Atoms	Genetic	PSO	Proposed
3	18,902	9936	1192
4	17,806	12,560	1964
5	18,477	12,385	2399
6	19,069 (0.20)	9683	3198
7	16,390 (0.33)	10,533 (0.17)	3311 (0.97)
8	15,924 (0.50)	8053 (0.50)	3526
9	15,041 (0.27)	9276 (0.17)	4338
10	14,817 (0.03)	7548 (0.17)	5517 (0.87)
11	13,885 (0.03)	6864 (0.13)	6588 (0.80)
12	14,435 (0.17)	12,182 (0.07)	7508 (0.83)
13	14,457 (0.07)	10,748 (0.03)	6717 (0.77)
14	13,906 (0.07)	14,235 (0.13)	6201 (0.93)
15	12,832 (0.10)	12,980 (0.10)	7802 (0.90)
Average	205,941 (0.37)	137,134 (0.42)	60,258 (0.93)

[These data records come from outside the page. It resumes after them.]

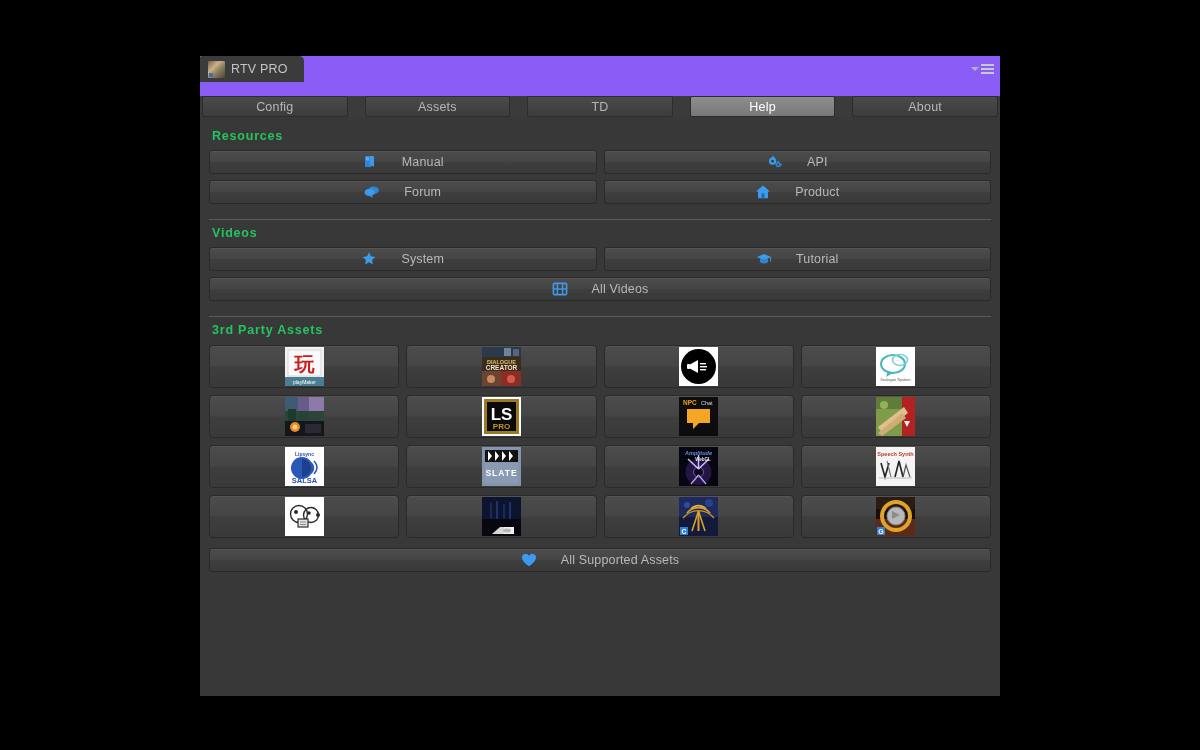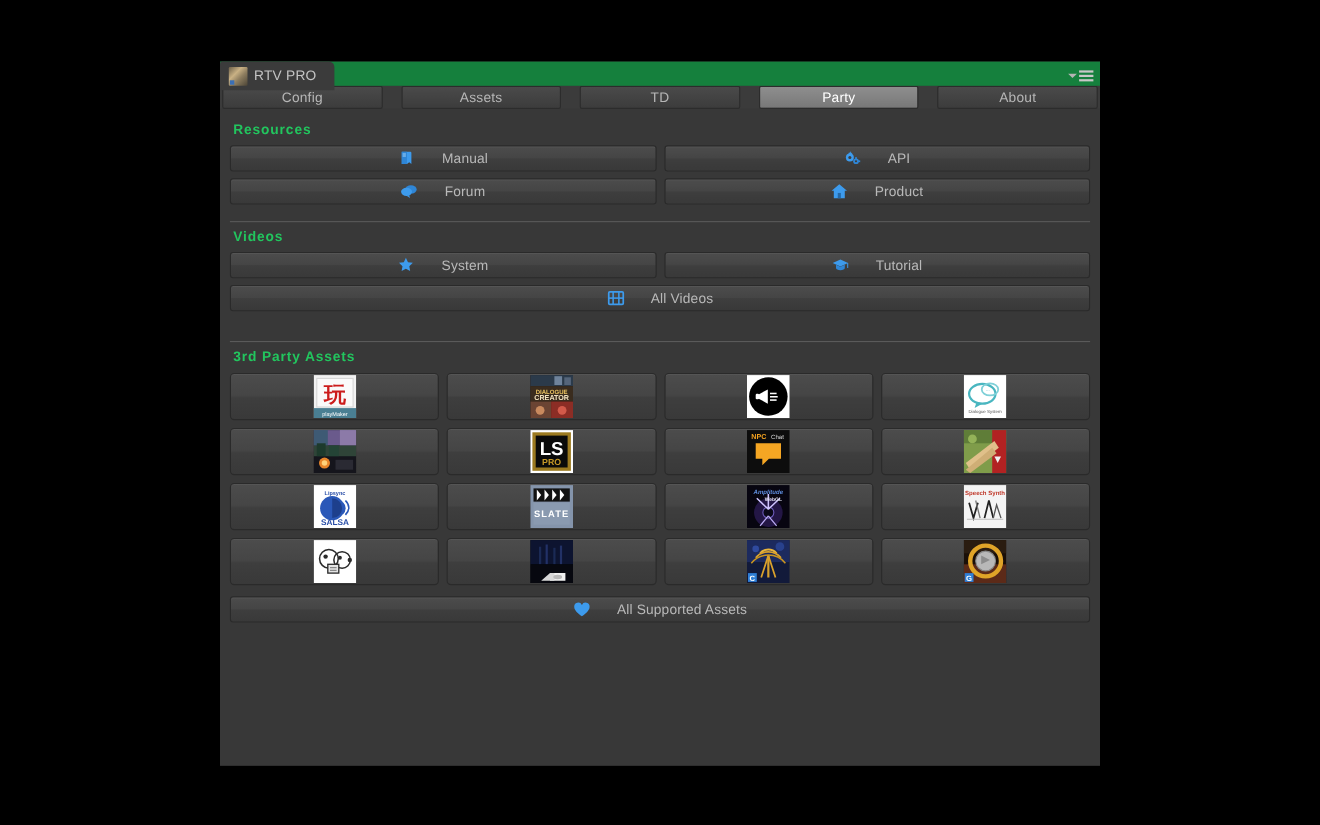--- a/index.html
+++ b/index.html
@@ -16,22 +16,22 @@
     position: absolute;
     left: 200px; top: 56px;
     width: 800px; height: 640px;
     background: #383838;
     display: flex; flex-direction: column;
   }
 
   
   .titlebar {
     position: relative;
-    height: 22px;
-    background: #15803d;
+    height: 40px;
+    background: #8b5cf6;
     flex: none;
   }
   .dock-tab {
     position: absolute; left: 0; top: 0;
     height: 26px;
     padding: 0 16px 0 8px;
     display: flex; align-items: center; gap: 6px;
     background: #3b3b3b;
     border-top-right-radius: 5px;
     border-top-left-radius: 2px;
@@ -121,21 +121,21 @@
     display: flex; align-items: center; justify-content: center;
     gap: 24px;
     color: #b9b9b9;
     font-size: 12.5px;
     cursor: default;
     box-shadow: inset 0 1px 0 rgba(255,255,255,.05);
     letter-spacing: .15px;
   }
   .row2 { display: flex; gap: 7px; margin-bottom: 6px; }
   .row2 > .ubtn { flex: 1 1 0; }
-  .rowfull { margin-bottom: 18px; }
+  .rowfull { margin-bottom: 6px; }
 
   .ico { width: 16px; height: 16px; flex: none; display: block; }
 
   
   .grid {
     display: grid;
     grid-template-columns: repeat(4, 1fr);
     gap: 7px 7px;
   }
   .tile {
@@ -177,21 +177,21 @@
             <i></i>
             <i></i>
           </span>
       </div>
     </div>
 
     <div class="tabbar">
       <div class="tab">Config</div>
       <div class="tab">Assets</div>
       <div class="tab">TD</div>
-      <div class="tab active">Party</div>
+      <div class="tab active">Help</div>
       <div class="tab">About</div>
     </div>
 
     <div class="body">
 
       <div class="section-title">Resources</div>
 
       <div class="row2">
         <div class="ubtn">
           <svg class="ico" viewBox="0 0 16 16">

, where the proposed method is compared against the genetic algorithm and particle swarm optimization for a range of number of atoms of the Potential problem. As can be seen in the table, the proposed method requires a significantly smaller number of function calls compared with the other techniques and its reliability in finding the global minimum remains high even when the number of atoms in the potential increases significantly.

4. Conclusions

An innovative technique for finding the global minimum of multidimensional functions was presented in this work. This new technique is based on the multistart procedure, but also generates an estimation of the objective function through a machine learning model. The machine learning model constructs an estimation of the objective function using a small number of samples from the true function but also with the contribution of local minima discovered during the execution of the method. In this way, the estimation of the objective function is continuously improved and the sampling to perform local minimization is done from the estimated function rather than the actual one. This procedure combined with checking the termination criterion after each execution of the local minimization method led the proposed method to have excellent results both in terms of the speed of finding the global minimum and its efficiency. In addition, the method shows significant stability in its performance even in the presence of large changes of its parameters as presented in the experimental results section.

In the future, the use of the RBF network to construct an approximation of the objective function can be applied to more modern optimization techniques such as genetic algorithms. It would also be interesting to create a parallel implementation of the proposed method, in order to significantly speed up its execution and to be able to be used efficiently in optimization problems of higher dimensions.